Cher Fils, je comprends ce que Tu fais, d'après ce que l'on me dit. Comme les flots de la mer libre apportent la voix du large jusqu'à l'intérieur d'une baie solitaire et close, ainsi l'écho de ton saint travail pour la gloire du Seigneur arrive dans notre tranquille maisonnette jusqu'à ta Maman qui en jubile et en tremble en même temps, car si tous parlent de Toi, ils n'en parlent pas avec " les mêmes sentiments. Il vient des amis et des gens qui ont profité de ta bienfaisance pour me dire: " Béni soit le Fils de ton sein " et il vient aussi de tes ennemis qui blessent mon coeur en disant : " Anathème à Lui ! " Mais pour ceux-ci je prie car ce sont des malheureux, encore plus que les païens qui viennent me demander : " Où est le mage, le divin ? " et ne savent pas que dans leur erreur ils disent une grande vérité, parce que vraiment Tu es prêtre et grand comme dans l'ancienne langue ce mot avait ce sens, et Tu es divin, ô mon Jésus. Et alors, je te les envoie en disant : " Il est à Béthanie " parce que je pense que c'est ce que je dois dire jusqu'à ce que Tu ne me donnes d'autres ordres. Et je prie pour ceux qui viennent chercher le salut pour ce qui est mortel, afin de trouver le salut pour l'esprit qui est éternel.

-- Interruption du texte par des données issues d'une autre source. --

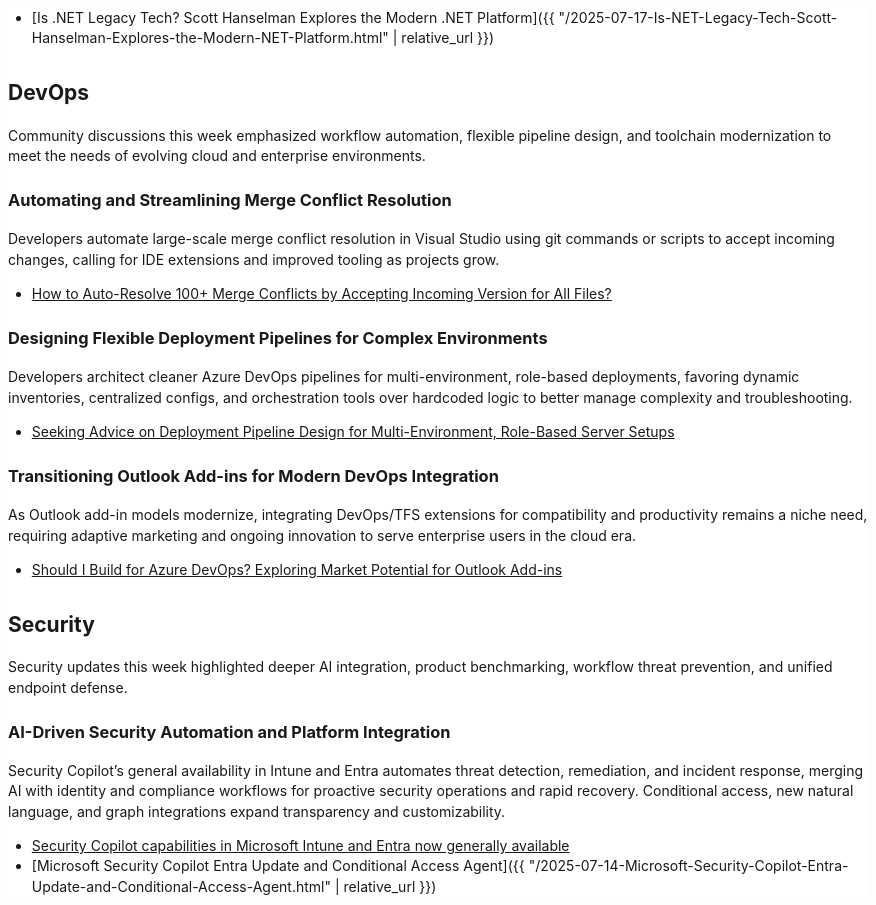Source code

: - [Is .NET Legacy Tech? Scott Hanselman Explores the Modern .NET Platform]({{ "/2025-07-17-Is-NET-Legacy-Tech-Scott-Hanselman-Explores-the-Modern-NET-Platform.html" | relative_url }})

## DevOps

Community discussions this week emphasized workflow automation, flexible pipeline design, and toolchain modernization to meet the needs of evolving cloud and enterprise environments.

### Automating and Streamlining Merge Conflict Resolution

Developers automate large-scale merge conflict resolution in Visual Studio using git commands or scripts to accept incoming changes, calling for IDE extensions and improved tooling as projects grow.

- [How to Auto-Resolve 100+ Merge Conflicts by Accepting Incoming Version for All Files?](https://www.reddit.com/r/azuredevops/comments/1m1xrde/how_to_autoresolve_100_merge_conflicts_by/)

### Designing Flexible Deployment Pipelines for Complex Environments

Developers architect cleaner Azure DevOps pipelines for multi-environment, role-based deployments, favoring dynamic inventories, centralized configs, and orchestration tools over hardcoded logic to better manage complexity and troubleshooting.

- [Seeking Advice on Deployment Pipeline Design for Multi-Environment, Role-Based Server Setups](https://www.reddit.com/r/azuredevops/comments/1m2vtfz/looking_for_advice_on_architecting_a_deployment/)

### Transitioning Outlook Add-ins for Modern DevOps Integration

As Outlook add-in models modernize, integrating DevOps/TFS extensions for compatibility and productivity remains a niche need, requiring adaptive marketing and ongoing innovation to serve enterprise users in the cloud era.

- [Should I Build for Azure DevOps? Exploring Market Potential for Outlook Add-ins](https://www.reddit.com/r/azuredevops/comments/1m4jkch/should_i_build_for_ado/)

## Security

Security updates this week highlighted deeper AI integration, product benchmarking, workflow threat prevention, and unified endpoint defense.

### AI-Driven Security Automation and Platform Integration

Security Copilot’s general availability in Intune and Entra automates threat detection, remediation, and incident response, merging AI with identity and compliance workflows for proactive security operations and rapid recovery. Conditional access, new natural language, and graph integrations expand transparency and customizability.

- [Security Copilot capabilities in Microsoft Intune and Entra now generally available](https://www.microsoft.com/en-us/security/blog/2025/07/14/improving-it-efficiency-with-microsoft-security-copilot-in-microsoft-intune-and-microsoft-entra/)
- [Microsoft Security Copilot Entra Update and Conditional Access Agent]({{ "/2025-07-14-Microsoft-Security-Copilot-Entra-Update-and-Conditional-Access-Agent.html" | relative_url }})
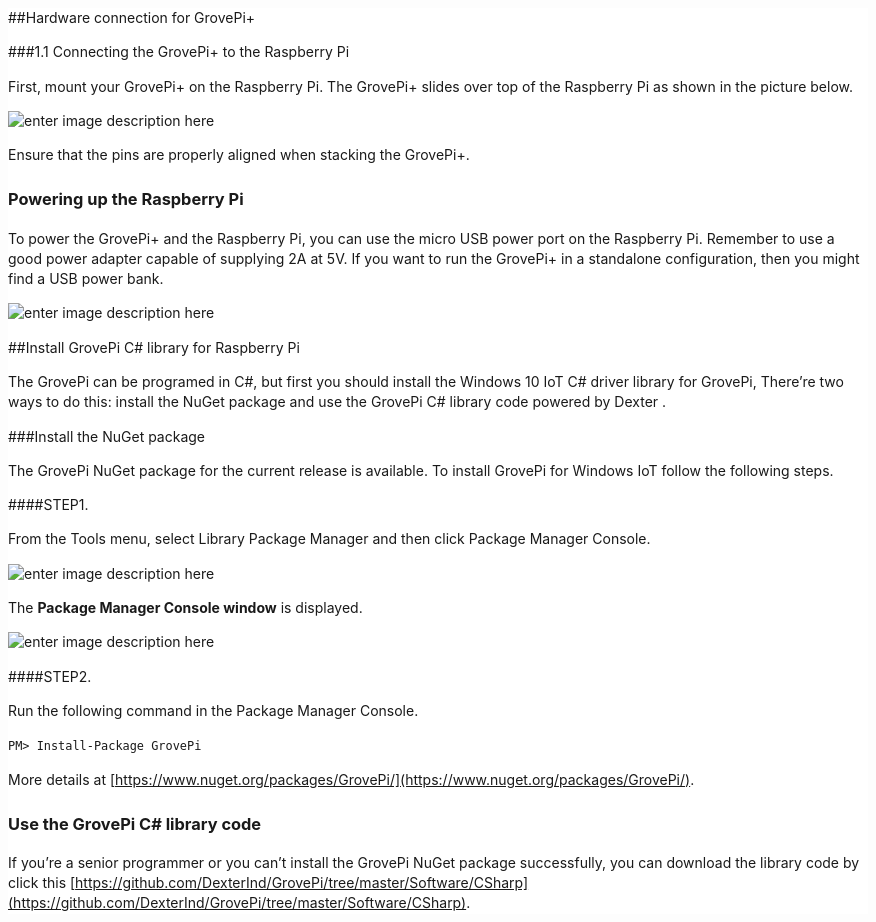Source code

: 

##Hardware connection for GrovePi+

###1.1	Connecting the GrovePi+ to the Raspberry Pi

First, mount your GrovePi+ on the Raspberry Pi. The GrovePi+ slides over top of the
Raspberry Pi as shown in the picture below.

![enter image description here](https://raw.githubusercontent.com/SeeedDocument/Microsoft_IoT_Grove_Kit/master/images/1_1_1.png)

Ensure that the pins are properly aligned when stacking the GrovePi+.

###	Powering up the Raspberry Pi

To power the GrovePi+ and the Raspberry Pi, you can use the micro USB power port on the Raspberry Pi.
Remember to use a good power adapter capable of supplying 2A at 5V. If you want to run the GrovePi+ in a standalone configuration, then you might find a USB power bank.

![enter image description here](https://raw.githubusercontent.com/SeeedDocument/Microsoft_IoT_Grove_Kit/master/images/1_2_1.png)


##Install GrovePi C# library for Raspberry Pi

The GrovePi can be programed in C#, but first you should install the Windows 10 IoT C# driver library for GrovePi, There’re two ways to do this: install the NuGet package and use the GrovePi C# library code powered by Dexter .

###Install the NuGet package

The GrovePi NuGet package for the current release is available. 
To install GrovePi for Windows IoT follow the following steps.

####STEP1. 

From the Tools menu, select Library Package Manager and then click Package Manager Console.

![enter image description here](https://raw.githubusercontent.com/SeeedDocument/Microsoft_IoT_Grove_Kit/master/images/2_1_1.png)

The **Package Manager Console window** is displayed.

![enter image description here](https://raw.githubusercontent.com/SeeedDocument/Microsoft_IoT_Grove_Kit/master/images/2_1_2.png)

####STEP2.

Run the following command in the Package Manager Console.

    PM> Install-Package GrovePi 

More details at [https://www.nuget.org/packages/GrovePi/](https://www.nuget.org/packages/GrovePi/). 


###	Use the GrovePi C# library code

If you’re a senior programmer or you can’t install the GrovePi NuGet package successfully, you can download the library code by click this [https://github.com/DexterInd/GrovePi/tree/master/Software/CSharp](https://github.com/DexterInd/GrovePi/tree/master/Software/CSharp).
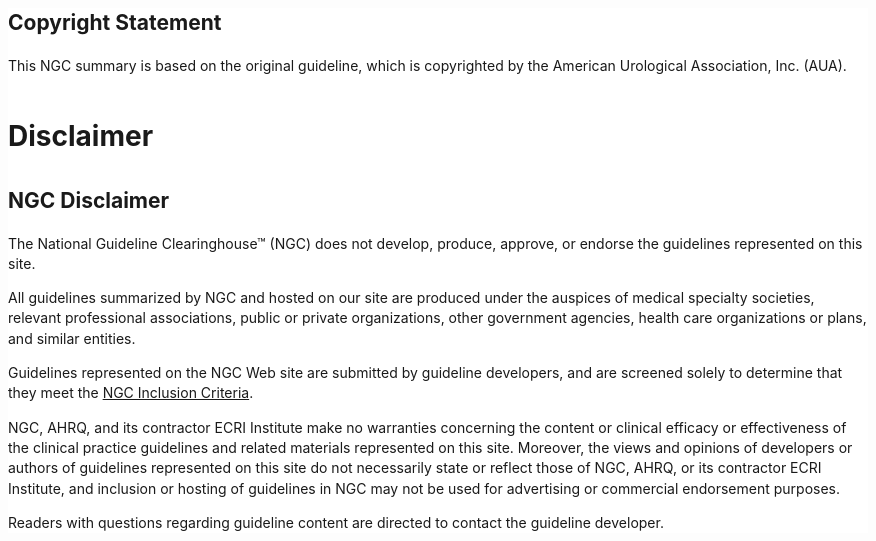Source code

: ## Copyright Statement



This NGC summary is based on the original guideline, which is copyrighted by the American Urological Association, Inc. (AUA).

# Disclaimer

## NGC Disclaimer



The National Guideline Clearinghouse™ (NGC) does not develop, produce, approve, or endorse the guidelines represented on this site.

All guidelines summarized by NGC and hosted on our site are produced under the auspices of medical specialty societies, relevant professional associations, public or private organizations, other government agencies, health care organizations or plans, and similar entities.

Guidelines represented on the NGC Web site are submitted by guideline developers, and are screened solely to determine that they meet the [NGC Inclusion Criteria](/help-and-about/summaries/inclusion-criteria).

NGC, AHRQ, and its contractor ECRI Institute make no warranties concerning the content or clinical efficacy or effectiveness of the clinical practice guidelines and related materials represented on this site. Moreover, the views and opinions of developers or authors of guidelines represented on this site do not necessarily state or reflect those of NGC, AHRQ, or its contractor ECRI Institute, and inclusion or hosting of guidelines in NGC may not be used for advertising or commercial endorsement purposes.

Readers with questions regarding guideline content are directed to contact the guideline developer.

Et, je t'en prie, ne t'afflige pas de ma douleur. Elle est compensée par tant de joie que m'apportent les paroles de ceux dont tu as guéri l'âme et la chair. Mais Marie a eu et a encore une douleur plus forte que la mienne. Ce n'est pas à moi seulement que l'on parle. Joseph d'Alphée veut que Tu saches que dans un récent voyage d'affaires qu'il a fait à Jérusalem, il a été arrêté et menacé à cause de Toi. C'étaient des hommes du Grand Conseil. Je pense qu'il leur avait été signalé par quelque grand d'ici. Car autrement qui pouvait savoir que Joseph était chef de famille et ton frère ? Je te dis cela parce que je dois obéir en tant que femme. Mais, pour mon compte, je te dis : je voudrais être près de Toi. Pour te réconforter. Mais, après cela, décide-Toi, Sagesse du Père, sans tenir compte de mes pleurs. Simon, ton frère, était presque décidé à venir après cette affaire. Et avec moi. Mais la rigueur de la saison l'a retenu, et davantage la crainte de ne pas te trouver, car on a dit, d'un ton menaçant que Tu ne peux rester où Tu es.

Fils ! Mon Fils ! Mon adoré et saint Fils ! Je me tiens, les bras étendus comme Moïse sur la montagne, afin de prier pour Toi dans la bataille contre les ennemis de Dieu et tes ennemis, mon Jésus que le monde n'aime pas.

Ici est morte Lia d'Isaac, et j'en ai eu du chagrin car elle avait toujours été pour moi une bonne amie. Mais ma plus grande peine, c'est Toi, qui es loin et qu'on n'aime pas. Je te bénis, mon Fils, et de même que je te donne paix et bénédiction, je te prie de la donner à ta Maman ».